Every health care practitioner must obtain informed consent to treatment. Consent is not just about having someone say yes, sign a form or check a box. Consent is not always straightforward and can be challenging. Always confirm that you have obtained an informed consent to treatment.


Know Your Professional Obligations

  • Follow the Health Care Consent Act, 1996.
  • Review your College’s resources about consent.
  • Reflect on your practice and stay current.
  • Provide the necessary information to patients, including the treatment plan, risks, benefits.
  • Answer all questions.
  • Respect a patient's right to refuse treatment.
  • Provide an emotionally and physically safe environment for all patients: recognize how power imbalances, cultural, social and historical contexts can affect a patient's ability to make an informed decision about their health.


Confirm Capacity to Consent

  • It is the responsibility of the healthcare professional who is proposing the treatment to determine if a person has the capacity to consent or refuse treatment. See Myths and Facts for Capacity to Consent to Treatment.
  • Presume a person is capable of consent unless there are reasonable grounds to believe they are incapable. A patient is capable if they are able to understand the information relevant to making a treatment decision and the consequences of a decision or lack of decision. See Definitions for Consent to Treatment.
  • If a person is deemed to be incapable, obtain an informed consent from their substitute decision-maker. See Capacity Tree.
  • Presume a person is capable for any new decision regarding their care. A person may be incapable of consenting to some treatments and capable of consenting to others or may be incapable of consenting at one time and capable at another.
  • If a person is incapable of making an informed consent for treatment, make sure you know their rights. See A Person’s Rights When Found Lacking in Capacity for Consent to Treatment.


Communicate Effectively

  • Plan ahead. Build consent discussions into your appointment schedule.
  • Choose an appropriate time and place for consent discussions.
  • Don't rush the consent discussion. Consent may require several conversations.
  • Ask what support patients/substitute decision-makers may need to help them make an informed decision, e.g., an interpreter, family member.
  • Use plain language and simple terms.
  • Provide information in more than one format, e.g., oral, written or visual supports.
  • Help patients communicate their decision.

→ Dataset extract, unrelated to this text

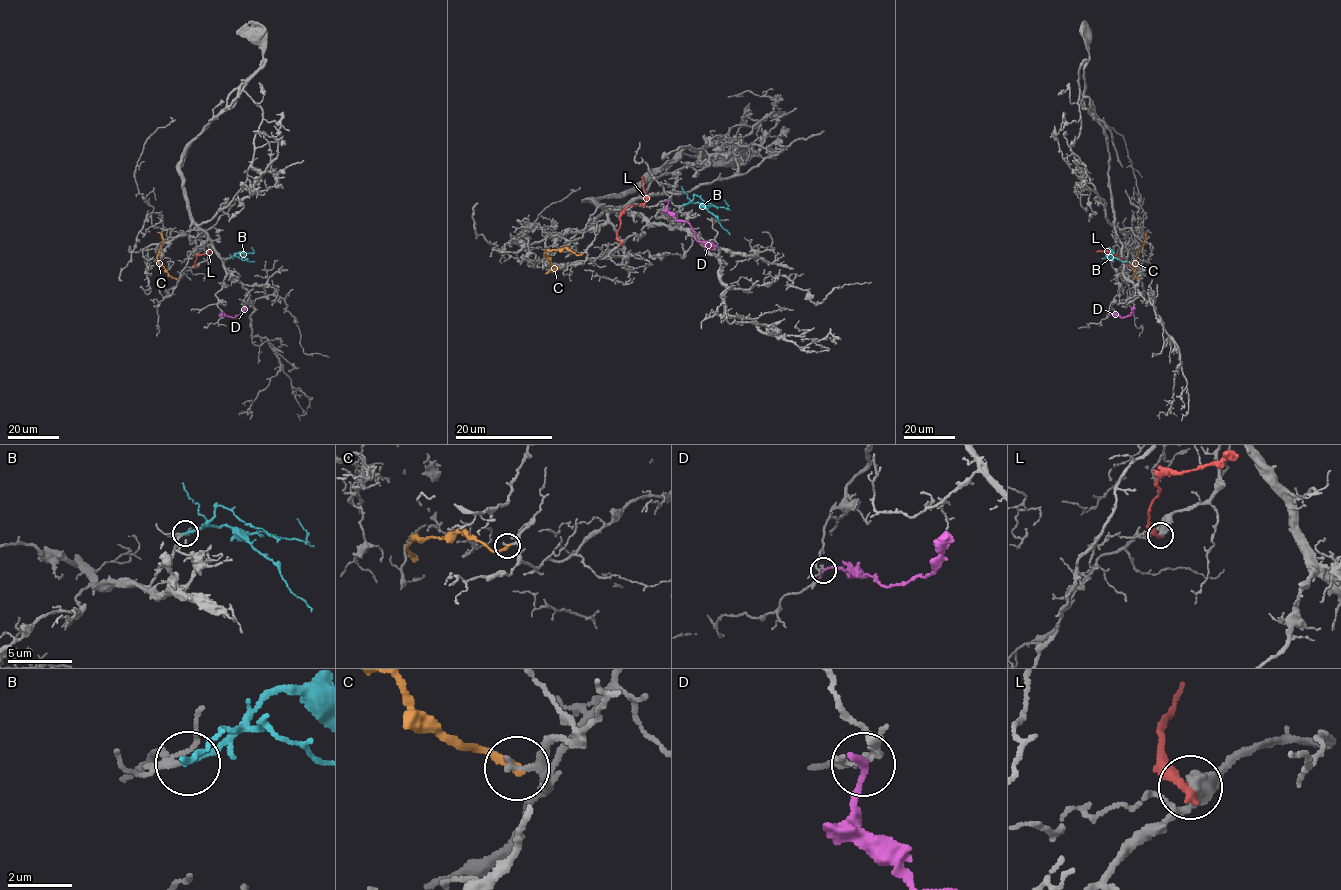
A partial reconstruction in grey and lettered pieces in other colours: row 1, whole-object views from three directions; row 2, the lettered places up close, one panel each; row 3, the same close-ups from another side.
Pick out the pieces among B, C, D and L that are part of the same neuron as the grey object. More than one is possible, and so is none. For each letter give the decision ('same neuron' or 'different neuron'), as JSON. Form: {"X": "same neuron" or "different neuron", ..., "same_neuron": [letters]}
{"B": "same neuron", "C": "different neuron", "D": "different neuron", "L": "different neuron", "same_neuron": ["B"]}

Collaborate & Lead the Change

  • Know the team processes and expectations for obtaining informed consent in your practice setting.
  • Know when one health practitioner may obtain consent on behalf of all practitioners involved in the plan of treatment.
  • Where gaps exist, advocate for clear processes that ensure informed consent is obtained.
  • Work with colleagues to change workplace culture and make consent part of team practices.
  • Communicate with your colleagues.